Basic Parts of a Drip System:

a) CONTROLLER/ TIMER:

Controls the watering cycle by automatically activating the control valves on the preselected days and times, thereby directing when, how long and how often the system operates.

b) BACKFLOW PREVENTOR:

This device prevents the irrigation system water from being siphoned back into drinking water. Your water provider may regulate the installation of backflow preventers.

c) VALVES:

Manually or automatically operated control valves are used to turn the water on and off.
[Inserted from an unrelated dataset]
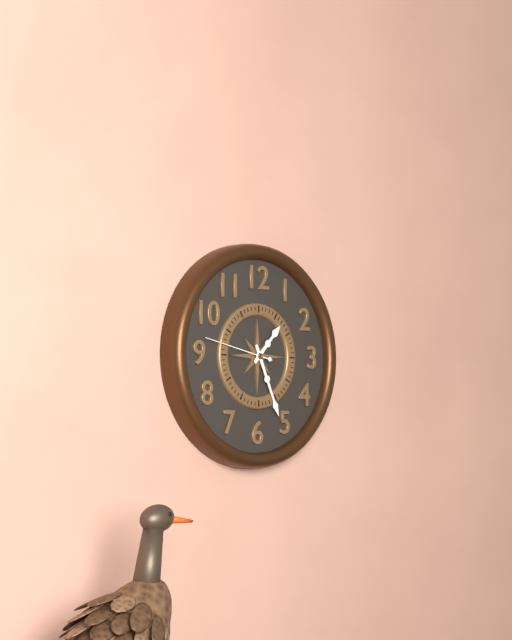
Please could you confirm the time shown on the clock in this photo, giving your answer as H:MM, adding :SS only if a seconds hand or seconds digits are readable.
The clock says 1:26:47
Automatic control valves are wired to a controller.

d) FILTER:

All drip systems need some type of filter to keep dirt and debris from clogging the emitters.

e) PRESSURE REGULATOR:

Most drip systems operate at low pressure, usually less than 20 PSI. Pressure regulators reduce incoming water pressure to the ideal pressure for the drip system.

f) PIPE:

Polyethylene tubing and rigid PVC are the two most commonly used types of pipe.

g) MICRO-TUBING:

Also known as “1/4 inch” or “spaghetti” tubing delivers water from the emitters to the plants, or from the poly tubing to the emitter.

h) EMITTERS:

These connect to the tubing or can be inside the tubing and deliver water at a slow, consistent rate, usually, 0.5, 1, 2 or 4 gallons per hour.

i) FLUSH VALVE/ END CAP:

A flush cap is attached to the end of each irrigation line so that dirt and debris can be flushed out of the irrigation system.

Advantages of Drip Irrigation:

a) Water savings, since only those areas directly around the plants root zone are irrigated.

b) Plants undergo less stress from variations in soil moisture, therefore plant appearance is enhanced.

c) Constant moisture improves plant growth.

d) Slow application rate prevents excess surface water build-up and reduces evaporation.

e) The low application rate and the use of automatic timers’ results in precise water control.

f) Weed growth is reduced because areas between plants are not irrigated.

g) System can be designed for use in all types of terrain and soil conditions.

h) System’s low flow rate allows irrigation of larger areas and more plants can be watered at once.

i) Drip irrigation systems are usually installed at costs considerably less than those of an underground sprinkler, bubbler, or shrub spray system.

j) Through the use of fertilizer dispensers, chemicals and nutrients can be fed directly to the plant in controlled quantities.

k) The water application rate can be tailored to fit each individual plant. This is accomplished by the use of different quantities of emitters and emitters with different discharge rates.

l) Conversion to drip irrigation is easily accomplished since the hydraulic design of a sprinkler system is more than adequate.

m) The drip system is economical to use with native landscapes in dry weather conditions.